#### [WORK ORDER A]
In the Jindal Stainless report, duplicate the stretch from "Buy Jindal Stainless" through "like US & EU.".
#### [WORK ORDER B]
Answer these from the Jindal Stainless report:
(i) At what utilization was the Chromeni plant running in Apr'25?
(ii) What share of total volumes came from exports?
(iii) What year-over-year volume growth did management guide for FY26?
#### [WORK ORDER C]
Resume the Jindal Stainless report after its final sentence.

Buy Jindal Stainless Ltd For Target Rs. 678 - Prabhudas Liladhar Capital Ltd

Strong domestic; improving export market outlook
Quick Pointers:
* Mgmt. guided for cons FY26 EBITDA/t range of Rs19k-21k with 9-10% YoY volume growth as traction is improving in key export markets like US & EU.
* Chromeni plant is operating at 55% utilization in Apr’25 and expected to ramp up to ~75% by end FY26E.
Jindal Stainless (JDSL) reported largely in-line standalone operating performance in Q4FY25 led by strong volume growth. Volumes grew 13% YoY to 643kt led by strong 17% YoY domestic volume growth led by infra, metro and railways sector. Exports volume continued to remain weak and contributed ~8% to total volumes however mgmt. is seeing good traction in key quality conscious markets of EU and US in near to medium term. Average realization declined 2% QoQ as domestic pricing came under pressure post US tariff talks amid continued cheap imports from Vietnam & China. Mgmt. indicated SS industry body would file anti-dumping petition in few weeks as imports from Vietnam have shot up significantly in FY25. EBITDA/t was tad better than PLe at Rs13,857 despite series 400 contribution (having least nickel content) coming off in recent quarters. We believe JDSL can grow much faster than guided 9-10% volume growth as mgmt. is seeing traction in exports and domestic demand remains strong. GoI's efforts to promote SS usage along India's large coastline has enhanced market awareness and encouraged material substitution. We expect domestic SS volume growth to remain strong over next few years led by automotive, railway coachs, metro, white goods, and pipes & tubes sectors. Critical sectors, such as process, hydrogen, and nuclear industries hold significant growth potential for the next many years.

#### [SUPPLIED DATA]
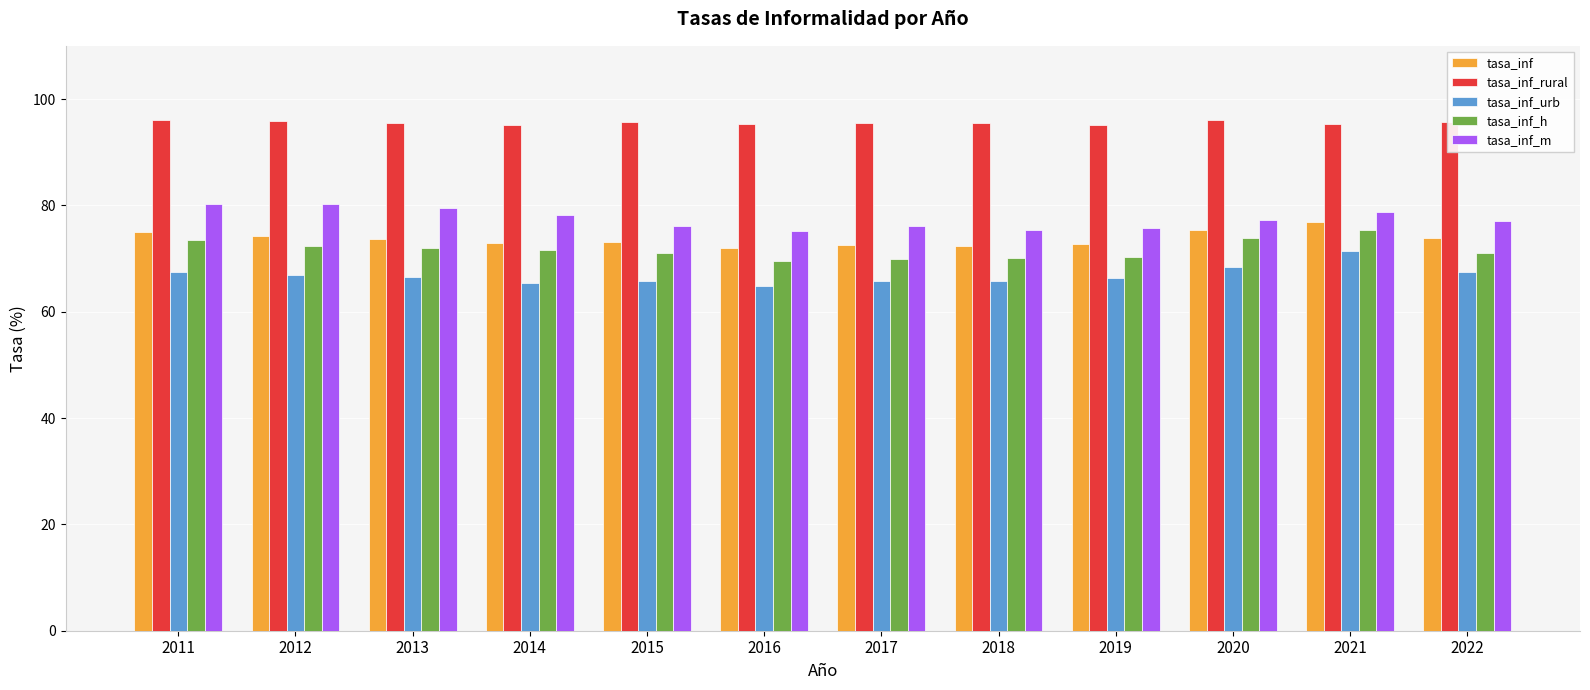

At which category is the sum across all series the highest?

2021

#### [TASK RESULT A]
Buy Jindal Stainless Ltd For Target Rs. 678 - Prabhudas Liladhar Capital Ltd

Strong domestic; improving export market outlook
Quick Pointers:
* Mgmt. guided for cons FY26 EBITDA/t range of Rs19k-21k with 9-10% YoY volume growth as traction is improving in key export markets like US & EU.

#### [TASK RESULT B]
(i) 55%
(ii) About 8%
(iii) 9-10%

#### [TASK RESULT C]
We expect JDSL to deliver double digit volume CAGR over FY25-27E led by ramp up of Chromeni and upcoming 1.2mtpa SSMS in Indonesia (which would increase its capacity to 4.2mtpa by FY27). Things to watch out for: a) uptick in key export markets, b) expansion progress, and c) SS and nickel pricing spreads. We expect JDSL to deliver a strong 15%+ CAGR over FY25-27E as it has adequate capacities. We tweak our FY26/27E EBITDA estimates by - 2%/+3% incorporating weak SS pricing. We expect revenue/EBITDA/PAT CAGR of 15%/16%/27% over FY25-27E. At CMP, the stock is trading at 9.5x/7.7x EV of FY26E/FY27E EBITDA. Maintain ‘Buy’ rating with revised TP of Rs678 (earlier Rs655) valuing at 9x EV of Mar’27E EBITDA.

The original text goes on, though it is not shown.